Thursday, April 18, 2013

SHEDDING SEASON

We are into the shedding season now.  Baxter is getting rid of those extra layers of hair as summer approaches.  Needless to say, that means that there is a lot of extra cleaning at this time of the year.  Pet him and your hand collects a coating of hair.  Brush him and the instrument is loaded with excess hair loosened with every stroke.  Sometimes Baxter can just be moving from one spot to another, and if the sun is shining brightly, I can see the floating tufts of hair follow him as he goes.  Thankfully, the shredding season lasts only a couple of weeks, so it is all manageable.  There is no way around it, so I just accept it as part of cat care, and buy some extra lint rollers to avoid looking like a feline cousin.

This is shedding season for us as well.  We are shedding the heavy, bulking coats of winter for shorts and sandals.  We are leaving behind the salt and snow shovels for mulch and garden tools.  We are abandoning the indoors with their TV and computers, for the patio tables and lawn furniture of the back yard.  Nature affects the way we go about our lives, shedding the protections from winter for the lighter, freer style of warm summer days and evenings.

Easter calls us to shed some other coats as well.  Look to the first disciples for examples.  They had to let go of some of their ideas about God and His ways.  No one expected the resurrection of Jesus as the first followers encountered it.  They were looking for a Messiah who would free them from the Roman yoke and make them proud and prosperous again.  They were set free, but from more than military and political subjugation.  They were set free from their sin and from the fear of the powers of evil.  They felt like they had more of life's blessings, so they needed less of its material possessions and shared what they had more generously.  Their pride grew, but it was not in what they had done.  They came to witness to what God had done in Jesus for them and for everyone who would accept Him.  They had to shed those ideas that covered up how God really was the Lord of Life, and they had to travel more lightly with a deeper commitment to the power of God's grace to change others and the world.  Shedding their image of an avenging, mean-spirited God allowed them to be free of their fears, generous with their lives, and hopeful that God's ways would prevail, even if they didn't know how at the time.

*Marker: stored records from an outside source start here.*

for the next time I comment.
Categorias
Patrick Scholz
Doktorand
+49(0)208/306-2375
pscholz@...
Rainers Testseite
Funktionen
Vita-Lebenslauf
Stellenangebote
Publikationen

Easter changed everything for the first disciples, and it can do so for us.  But we have to shed our cold, wintry hearts; our stubborn, closed minds; and our selfish, greedy attitudes.  In this way, our lighter spirits will allow the power of divine love to heal us and bring us peace.  Baxter's lighter coat leaves tufts of hair around the house, but our lighter spirits leave a reordered world where we can all find hope and confidence in God again.  If we put up with a little shedding of our egos, we will feel more comfortable in the warmth of divine love.